Древние греки, построившие мир, который часто называют «колыбелью европейской цивилизации», похоже, первыми теоретически осмыслили проблему постоянства и изменчивости. Ситуация, в которой призван жить и действовать человек, непрерывно меняется, заставляя нас отказываться от тех или иных личностных черт в стремлении приспособиться к новым обстоятельствам. Возникает вопрос: как можно говорить о единстве личности, в которой нет ничего неизменного? Так корабль, на котором Тесей плавал на Крит, хранился на афинском Акрополе. Когда какая-нибудь доска сгнивала, ее заменяли новой, так что, наконец, во всем корабле не осталось ни одного первоначального фрагмента. Философы любили приводить сюда своих учеников и оттачивали их логическое мастерство вопросом: это тот самый или не тот самый корабль?
Мы изменяем однажды данному слову, забываем когда-то близких людей, меняем привычки и предаем идеалы.
Кто из нас готов ответить на простой вопрос: где сейчас первая любовь твоя? Если же она гнилая доска, в числе прочих давно отделенная от твоего бытия, то вполне уместно спросить: точно ли твое имя всегда обозначает одно и то же? Или ты, мародерствуя, снял его с почившей личности чужого тебе человека?
Подобную аморфность мы оправдываем поправкой на изменившиеся обстоятельства и зачастую даже ставим себе в заслугу – как гибкость и способность идти в ногу со временем. Но то, что многим кажется прогрессом или модернизацией личности, на самом деле есть ничто иное как раскол.
В церковной традиции есть термин «целомудрие», аскетическое значение которого сильно расходится с общепринятым. Под нецеломудрием понимается не столько блуд как таковой, сколько вообще раскол личности на разумно-волевую и эмоционально-чувственную сферы. О масштабе раскола может самостоятельно судить всякий, кто пытался бросить курить и чувствовал справедливость формулы: «добро, которого хочу, не делаю, а зло, коего не хочу, делаю». Осуществляя себя в ходе личной истории, расколотая личность оказывается неспособной построить органично целостный сюжет. Его жизнь напоминает рабочий стол незадачливого писателя, где невозможно найти ничего, кроме случайно перемешавшихся листков нескольких неоконченных романов.
Допустив неверность, нарушая слово, охладевая к Церкви или покидая женщину, которую когда-то любили, мы часто не ожидаем никаких последствий, кроме морально-юридических в виде угрызений совести, общественного осуждения или мести. Между тем, абсолютно очевидно, что изменить кому-то, значит, изменить себе.

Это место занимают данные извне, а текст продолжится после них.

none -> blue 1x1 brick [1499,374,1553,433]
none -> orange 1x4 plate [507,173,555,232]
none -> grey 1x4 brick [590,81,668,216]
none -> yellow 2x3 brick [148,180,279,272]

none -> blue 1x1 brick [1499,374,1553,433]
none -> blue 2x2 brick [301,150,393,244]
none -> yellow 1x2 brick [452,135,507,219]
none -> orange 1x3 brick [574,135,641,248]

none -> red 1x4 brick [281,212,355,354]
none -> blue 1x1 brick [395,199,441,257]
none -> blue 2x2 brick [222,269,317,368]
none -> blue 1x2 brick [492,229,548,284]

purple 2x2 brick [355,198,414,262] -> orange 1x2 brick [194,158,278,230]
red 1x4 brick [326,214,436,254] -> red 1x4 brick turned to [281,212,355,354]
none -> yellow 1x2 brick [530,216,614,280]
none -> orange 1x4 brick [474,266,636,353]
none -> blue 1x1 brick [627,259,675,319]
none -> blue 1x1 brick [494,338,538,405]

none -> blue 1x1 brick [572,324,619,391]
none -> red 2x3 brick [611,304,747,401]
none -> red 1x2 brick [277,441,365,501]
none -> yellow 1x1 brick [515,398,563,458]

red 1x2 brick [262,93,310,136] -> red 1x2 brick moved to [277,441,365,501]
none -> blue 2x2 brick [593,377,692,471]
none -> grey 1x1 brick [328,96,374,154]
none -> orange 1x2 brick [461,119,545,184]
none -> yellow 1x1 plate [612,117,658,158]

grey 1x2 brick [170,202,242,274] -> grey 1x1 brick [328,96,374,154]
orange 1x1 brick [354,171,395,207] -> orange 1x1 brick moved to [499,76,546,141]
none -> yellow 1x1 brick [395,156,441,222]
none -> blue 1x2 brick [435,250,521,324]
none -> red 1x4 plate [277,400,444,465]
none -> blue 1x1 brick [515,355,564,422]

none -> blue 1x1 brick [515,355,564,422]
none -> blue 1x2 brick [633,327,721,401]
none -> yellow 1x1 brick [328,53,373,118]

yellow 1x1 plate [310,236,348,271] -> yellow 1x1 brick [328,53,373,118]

Апостол Павел говорит: «Бог пребывает верен, ибо Себя отречься не может... Христос вчера, сегодня и во веки – Тот же». Но изменить себе – значит искромсать величественный сюжет своей жизни, превращая его в серию случайных анекдотов, которые очень скоро будут забыты столь же непостоянными друзьями-кочевниками.
Даже такая сравнительно целостная натура, как Пушкин, с некоторой болью переживает то, что психологи называют «кризисом среднего возраста»:
Мечты, мечты! Где ваша сладость?
Где, вечная к ней рифма, младость?
Ужель и вправду наконец
Увял, увял ее венец?
Тридцатилетнему состоявшемуся поэту едва ли можно приписать старческую скорбь по утраченным возможностям физической молодости. Скорее, он досадует на изменчивость человеческой природы, на своеобразную забывчивость души к прежним идеалам, к первой любви своей. Не является ли эта досада первым сильным проявлением тревоги судьбы и смерти? Не есть ли это тихий протест личности против ветрености кочевника, в которой она предчувствует для себя бесславие и перспективу небытия?

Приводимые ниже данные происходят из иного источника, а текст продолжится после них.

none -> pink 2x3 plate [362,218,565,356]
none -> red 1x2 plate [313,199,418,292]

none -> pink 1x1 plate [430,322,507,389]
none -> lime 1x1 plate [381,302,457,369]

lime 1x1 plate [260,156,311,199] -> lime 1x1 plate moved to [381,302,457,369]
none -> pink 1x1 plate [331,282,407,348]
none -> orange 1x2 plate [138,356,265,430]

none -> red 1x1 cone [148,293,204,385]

Если верно то, что человек призван стать подобием Бога, то это значит, что он может и должен преодолеть раскол собственной личности, то есть быть как Христос, который, по слову апостола Павла, «вчера, сегодня и во веки – Тот же».
Верность требует сильной воли, компенсирующей непостоянность чувств. Несомненно то, что сердцу не прикажешь, но совсем не обязательно становиться заложником этой истины. Ведь сердце никогда не отказывается от любви. Иногда в силу разных причин оно попросту изнемогает и ищет союзника в лице разума и воли. Глубокое чувство, горевшее в нем, способно с новой силой воспламеняться вновь. Но знает это лишь тот, кто может в критическую минуту просто помнить свою любовь. А потому блажен человек, способный, не лукавя, сделать верность своим девизом и от полноты сердца повторить слова Бога, переданные через пророка Исайю: «Забудет ли женщина грудное дитя свое, чтобы не пожалеть сына чрева своего? Но если бы и она забыла, то Я не забуду тебя, Иерусалиме!»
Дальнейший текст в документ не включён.